4
votes

For the program code below, I have to write the the same code inside the pair of member functions which receiving rvalue and lvalue references.

My aim is to use only one from the pair (e.g.; only use the rvalue accepting ones), and the others. I read the reference of std::forward, as far as I understood, it looks like it is for this purpose. But, when I delete the lvalue reference taking ones, I get the following compiler error.

'TestClass::TestClass(const TestClass &)': cannot convert argument 1 from 'std::wstring' to 'std::wstring &&'

How do I prevent this code duplication?

#include <iostream>
#include <string>

class TestClass
{
    public:
        TestClass(const std::wstring    &  Text)
            : Text(Text)
        {
            std::wcout << L"LValue Constructor : " << Text << std::endl;
            /*Some code here...*/
        }
        TestClass(      std::wstring    && Text)
            : Text(std::forward<std::wstring>(Text))
        {
            std::wcout << L"RValue Constructor : " << this->Text << std::endl;
            /*Same code here...*/
        }
        TestClass(const TestClass       &  Another)
            : Text(Another.Text)
        {
            std::wcout << L"Copy   Constructor : " << Text << std::endl;
            /*Some code here...*/
        }
        TestClass(      TestClass       && Another)
            : Text(std::forward<std::wstring>(Another.Text))
        {
            std::wcout << L"Move   Constructor : " << Text << std::endl;
            /*Same code here...*/
        }

    private:
        std::wstring Text;
};

int wmain(int argc, wchar_t *argv[], wchar_t *envp[])
{
    std::wstring Argument(L"Testing Copy");
    TestClass Class1Copy(Argument);
    TestClass Class1Move(L"Testing Move");
    TestClass Class2Copy(Class1Copy);
    TestClass Class2Move(std::move(Class1Move));

    _wsystem(L"pause");
    return 0;
}

Output:

LValue Constructor : Testing Copy  
RValue Constructor : Testing Move  
Copy   Constructor : Testing Copy  
Move   Constructor : Testing Move  
Press any key to continue . . .
3
Text(std::forward<std::wstring>(Text)) should really be Text(std::move(Text)). Same in the other places you have used forward instead of move. - Simple

3 Answers

2
votes

You can take by value and then move.

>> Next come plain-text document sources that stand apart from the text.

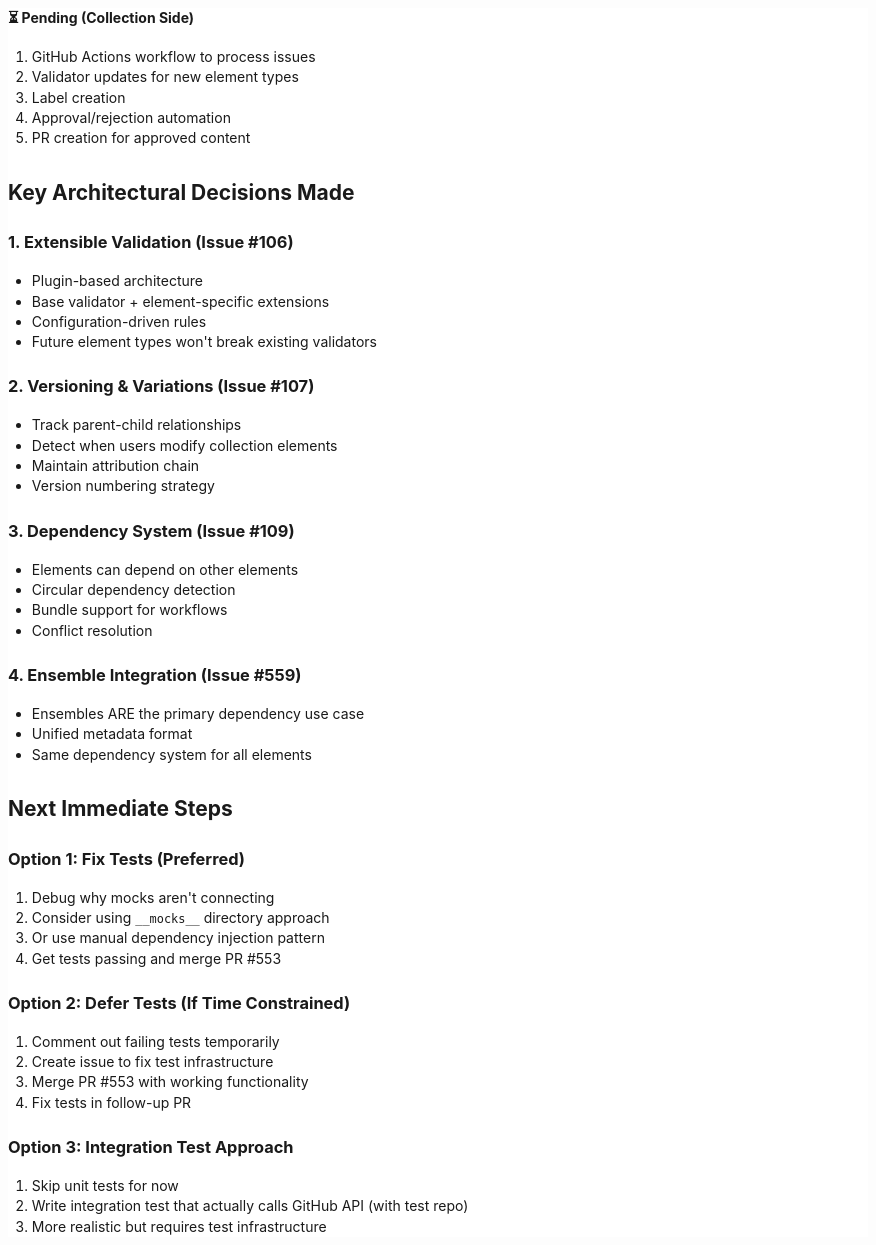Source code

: #### ⏳ Pending (Collection Side)
1. GitHub Actions workflow to process issues
2. Validator updates for new element types
3. Label creation
4. Approval/rejection automation
5. PR creation for approved content

## Key Architectural Decisions Made

### 1. Extensible Validation (Issue #106)
- Plugin-based architecture
- Base validator + element-specific extensions
- Configuration-driven rules
- Future element types won't break existing validators

### 2. Versioning & Variations (Issue #107)
- Track parent-child relationships
- Detect when users modify collection elements
- Maintain attribution chain
- Version numbering strategy

### 3. Dependency System (Issue #109)
- Elements can depend on other elements
- Circular dependency detection
- Bundle support for workflows
- Conflict resolution

### 4. Ensemble Integration (Issue #559)
- Ensembles ARE the primary dependency use case
- Unified metadata format
- Same dependency system for all elements

## Next Immediate Steps

### Option 1: Fix Tests (Preferred)
1. Debug why mocks aren't connecting
2. Consider using `__mocks__` directory approach
3. Or use manual dependency injection pattern
4. Get tests passing and merge PR #553

### Option 2: Defer Tests (If Time Constrained)
1. Comment out failing tests temporarily
2. Create issue to fix test infrastructure
3. Merge PR #553 with working functionality
4. Fix tests in follow-up PR

### Option 3: Integration Test Approach
1. Skip unit tests for now
2. Write integration test that actually calls GitHub API (with test repo)
3. More realistic but requires test infrastructure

Then you only need N overloads, not 2N:

TestClass(std::wstring Text)
    : Text(std::move(Text))
{
}

You can avoid the copy constructor and move constructor duplication by writing nothing at all; the compiler will generate them by default in this case.

2
votes

If move construction is expected to be extremely cheap, you can take by value and move-from the value. This does exactly 1 more move than a pair of copy and move overloads.

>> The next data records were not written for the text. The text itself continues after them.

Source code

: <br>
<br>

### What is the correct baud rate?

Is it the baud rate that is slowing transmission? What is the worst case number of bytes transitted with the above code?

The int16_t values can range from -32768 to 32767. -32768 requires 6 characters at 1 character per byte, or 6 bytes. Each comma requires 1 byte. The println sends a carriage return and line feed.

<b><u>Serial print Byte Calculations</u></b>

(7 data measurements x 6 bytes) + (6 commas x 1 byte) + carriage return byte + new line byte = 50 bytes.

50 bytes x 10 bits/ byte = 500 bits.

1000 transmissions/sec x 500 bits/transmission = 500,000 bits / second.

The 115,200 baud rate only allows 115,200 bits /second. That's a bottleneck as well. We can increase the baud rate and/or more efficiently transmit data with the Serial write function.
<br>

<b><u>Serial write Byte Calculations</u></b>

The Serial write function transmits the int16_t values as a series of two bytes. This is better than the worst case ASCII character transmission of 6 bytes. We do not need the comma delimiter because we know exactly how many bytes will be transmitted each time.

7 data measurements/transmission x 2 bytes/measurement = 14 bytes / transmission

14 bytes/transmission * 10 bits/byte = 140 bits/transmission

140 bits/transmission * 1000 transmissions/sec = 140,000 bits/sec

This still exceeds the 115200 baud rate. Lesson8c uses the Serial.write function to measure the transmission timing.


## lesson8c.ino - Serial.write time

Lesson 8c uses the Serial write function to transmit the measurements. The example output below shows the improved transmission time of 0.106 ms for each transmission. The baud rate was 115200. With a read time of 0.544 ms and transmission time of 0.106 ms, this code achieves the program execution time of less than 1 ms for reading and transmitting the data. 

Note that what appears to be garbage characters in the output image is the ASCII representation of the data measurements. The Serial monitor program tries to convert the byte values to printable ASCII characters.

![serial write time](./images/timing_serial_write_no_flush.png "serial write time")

If you want optimal efficiency, and/or if move construction is cheaper but not cheap enough to neglect, you can forward:

template<class T>
std::decay_t<T> copy(T&& t) {
  return std::forward<T>(t);
}
class TestClass {
public:
  TestClass(std::wstring const&  Text)
    TestClass( copy(Text) )
  {}
  TestClass(TestClass const& o)
    : TestClass( o.Text )
  {}
  TestClass(TestClass&& o)
    : TestClass( std::move(o).Text ) // pattern does the right thing more often than `std::move(o.Text)` does.
  {}
  // only "real" ctor:
  TestClass( std::wstring&& Text)
    : Text(std::forward<std::wstring>(Text))
  {
    std::wcout << L"RValue Constructor : " << this->Text << std::endl;
    /*Code here...*/
  }
// ...

now everything forwards down to the one constructor.

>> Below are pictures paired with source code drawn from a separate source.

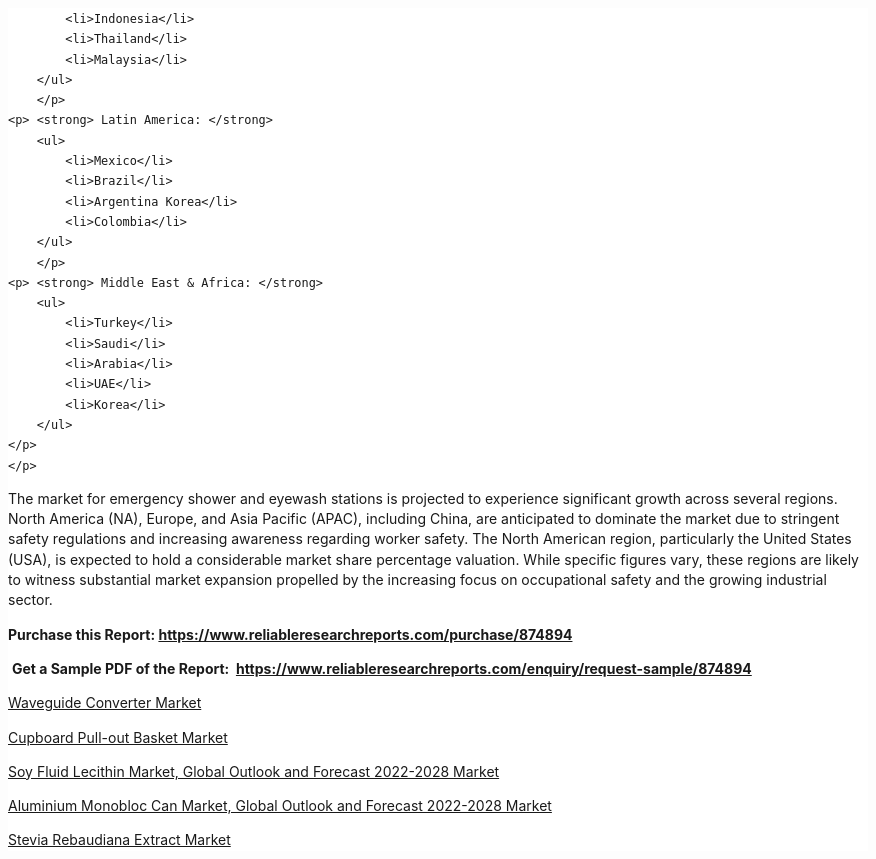             <li>Indonesia</li>
            <li>Thailand</li>
            <li>Malaysia</li>
        </ul>
        </p> 
    <p> <strong> Latin America: </strong>
        <ul>
            <li>Mexico</li>
            <li>Brazil</li>
            <li>Argentina Korea</li>
            <li>Colombia</li>
        </ul>
        </p> 
    <p> <strong> Middle East & Africa: </strong>
        <ul>
            <li>Turkey</li>
            <li>Saudi</li>
            <li>Arabia</li>
            <li>UAE</li>
            <li>Korea</li>
        </ul>
    </p>
    </p>
<p><p>The market for emergency shower and eyewash stations is projected to experience significant growth across several regions. North America (NA), Europe, and Asia Pacific (APAC), including China, are anticipated to dominate the market due to stringent safety regulations and increasing awareness regarding worker safety. The North American region, particularly the United States (USA), is expected to hold a considerable market share percentage valuation. While specific figures vary, these regions are likely to witness substantial market expansion propelled by the increasing focus on occupational safety and the growing industrial sector.</p></p>
<p><strong>Purchase this Report: <a href="https://www.reliableresearchreports.com/purchase/874894">https://www.reliableresearchreports.com/purchase/874894</a></strong></p>
<p>&nbsp;<strong>Get a Sample PDF of the Report:&nbsp;&nbsp;<a href="https://www.reliableresearchreports.com/enquiry/request-sample/874894">https://www.reliableresearchreports.com/enquiry/request-sample/874894</a></strong></p>
<p><strong></strong></p>
<p><p><a href="https://www.reportprime.com/waveguide-converter-r2350">Waveguide Converter Market</a></p><p><a href="https://medium.com/@krishna_35021/cupboard-pull-out-basket-market-size-growth-forecast-2023-2030-6bd8f7293dae">Cupboard Pull-out Basket Market</a></p><p><a href="https://issuu.com/reportprime-2/docs/soy-fluid-lecithin-market-global-outlook-and-forec?fr=xKAE9_zU1NQ">Soy Fluid Lecithin Market, Global Outlook and Forecast 2022-2028 Market</a></p><p><a href="https://issuu.com/reportprime-2/docs/aluminium-monobloc-can-market-global-outlook-and-f?fr=xKAE9_zU1NQ">Aluminium Monobloc Can Market, Global Outlook and Forecast 2022-2028 Market</a></p><p><a href="https://www.linkedin.com/pulse/stevia-rebaudiana-extract-market-insights-players-forecast-vtg7e/">Stevia Rebaudiana Extract Market</a></p></p>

You can even mix the two techniques: use by-value for std::wstring (as we know that is cheap-to-move) and do forwarding stuff for the TestClass code (or anything less likely to be stable).

0
votes

I don't think you can do that since the function's signatures determine when and where they are used. It's like a copy constructor and an assignment operator. They do somewhat similar things but the compiler calls the appropriate one basee on context.

If you want to avoid reusing code, just factor out the commonality into a separate function.